Image © Adobe Images
Another jump in the value of the U.S. Dollar - the main driver of the impulse lower in GBP/USD - rests with a deterioration in global investor sentiment as opposed to developments in interest rate markets.
"While much of this year's USD strength has come from the impulse of rising USD-denominated interest rates, this latest phase of USD strength seems to be stemming from risk-off," says Stephen Gallo, European Head of FX Strategy at BMO Capital.
This underscores why it is so difficult to bet against the Dollar: it is a winner in all weather and this potentially invites further weakness in GBP/USD.
"According to the so-called 'smile theory' of USD movement, the USD tends to rally in moments of distress in financial markets. These risk-off movements tend to be spike-like in nature," says Gallo.
He explains the 'smile theory' also observes that the USD also rallies in boom periods when growth is out of hand because the USD generally rallies as the Fed raises rates, with the Fed generally tightening policy more aggressively than other major central banks.
"What seems to have happened over the course of less than a week is that we have transitioned from a Fed-on USD rally to a risk-off USD rally with no down time in between. We would assign most of the change in market tone to the latest developments in China," says Gallo..
Above: GBP/USD at daily intervals, with the Relative Strength Index below, indicating oversold conditions. (Set your FX rate alert here).
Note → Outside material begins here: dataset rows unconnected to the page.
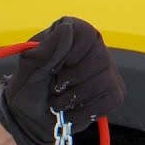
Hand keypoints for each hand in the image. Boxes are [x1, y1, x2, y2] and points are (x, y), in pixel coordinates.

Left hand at [0, 17, 124, 144]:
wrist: (32, 115)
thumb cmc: (29, 85)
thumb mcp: (30, 65)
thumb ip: (48, 47)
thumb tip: (68, 28)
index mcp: (74, 31)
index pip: (85, 34)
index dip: (67, 56)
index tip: (52, 69)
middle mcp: (97, 46)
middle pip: (99, 59)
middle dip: (70, 80)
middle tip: (53, 88)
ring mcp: (109, 70)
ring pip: (104, 82)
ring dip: (74, 98)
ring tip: (58, 101)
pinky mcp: (115, 92)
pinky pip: (110, 100)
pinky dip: (84, 111)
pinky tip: (70, 111)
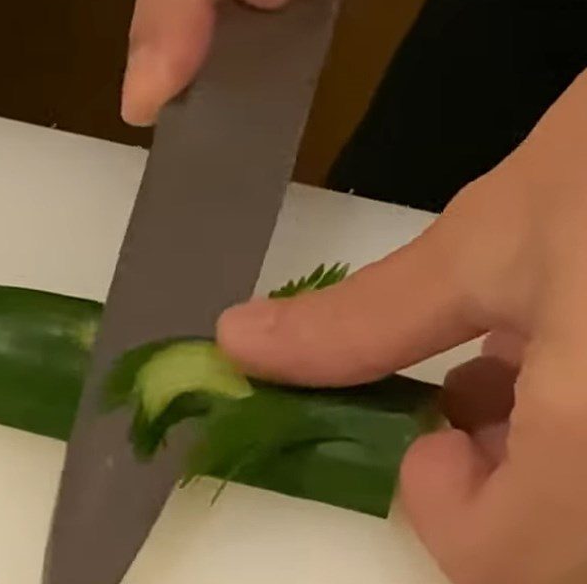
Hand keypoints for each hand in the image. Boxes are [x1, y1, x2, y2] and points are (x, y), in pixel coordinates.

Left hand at [218, 70, 586, 583]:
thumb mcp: (489, 241)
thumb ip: (365, 321)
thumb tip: (241, 343)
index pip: (495, 563)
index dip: (436, 498)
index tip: (425, 418)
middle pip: (550, 552)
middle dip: (496, 486)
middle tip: (474, 395)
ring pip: (583, 517)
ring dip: (541, 465)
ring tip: (526, 360)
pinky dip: (578, 438)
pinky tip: (572, 347)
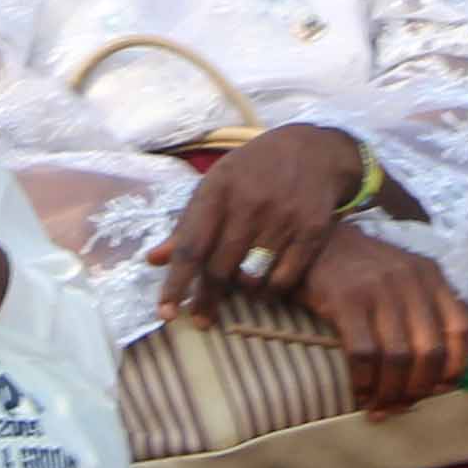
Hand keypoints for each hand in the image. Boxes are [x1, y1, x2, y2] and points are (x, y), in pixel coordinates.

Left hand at [153, 124, 368, 316]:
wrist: (314, 149)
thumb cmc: (254, 170)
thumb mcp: (217, 184)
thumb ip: (187, 224)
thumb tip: (153, 260)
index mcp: (218, 189)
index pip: (191, 246)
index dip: (176, 284)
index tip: (165, 313)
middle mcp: (249, 203)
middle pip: (219, 267)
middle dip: (206, 299)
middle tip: (199, 318)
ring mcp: (282, 217)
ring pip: (252, 278)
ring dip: (241, 293)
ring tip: (237, 294)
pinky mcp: (311, 230)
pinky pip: (284, 279)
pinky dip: (271, 291)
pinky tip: (265, 289)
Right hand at [294, 227, 467, 416]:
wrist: (316, 242)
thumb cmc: (363, 271)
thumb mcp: (405, 277)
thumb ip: (426, 311)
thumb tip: (439, 374)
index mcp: (431, 276)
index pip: (461, 330)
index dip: (455, 368)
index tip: (440, 390)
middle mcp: (411, 280)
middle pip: (430, 352)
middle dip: (419, 389)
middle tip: (403, 405)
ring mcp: (379, 289)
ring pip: (398, 358)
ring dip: (390, 392)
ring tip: (380, 406)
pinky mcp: (346, 301)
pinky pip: (363, 355)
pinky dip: (364, 382)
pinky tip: (360, 393)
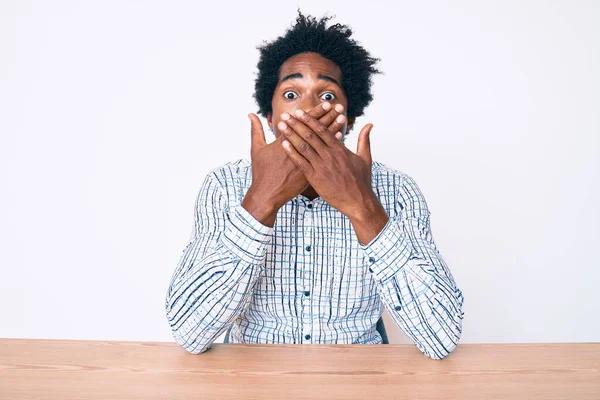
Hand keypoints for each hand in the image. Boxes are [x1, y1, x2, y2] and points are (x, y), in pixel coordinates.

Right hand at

The above chart shows the Pound's relentless downtrend against the Dollar, but with the Relative Strength Index (RSI) in the lower pane.
The RSI now reads below 30 which is an indicator that the market is oversold.
As such, for oversold conditions to unwind some near-term relief could be in store.
That said, rallies will be sold into under current conditions.
"Sliding global markets boosted safer plays, pushing the U.S. dollar to fresh two-year peaks. The dollar rolled to 2020 highs against the euro and sterling, while it climbed to its highest in more than a month against the Canadian dollar," says Joe Manimbo, Senior Market Analyst at Western Union.
Manimbo adds "the buck remains in vogue, given a dreary outlook for global growth and mounting expectations for the Fed to deliver large inflation-fighting interest rates hikes over the coming months".
"Cable (GBP/USD) suffered a second straight beating, crashing to the low 1.27 area from 1.30+ levels early last week. The queen’s money is additionally vulnerable to the rapidly developing UK cost of living crisis, as proven by last week’s and this morning’s dismal eco data. It’s the lowest level for cable since September 2020," says Mathias Van der Jeugt, an analyst at KBC Markets
Global markets sold off at the start of the new week on news that Beijing could be the latest Chinese mega city to go into lockdown.
With authorities pursuing a 'zero covid' approach the prospect that the world's number two economy and global growth engine suffers a significant slowdown is elevated.
Further congestion of global supply chains is also likely, adding to already hot inflationary pressures.
This is ultimately supportive of the Dollar.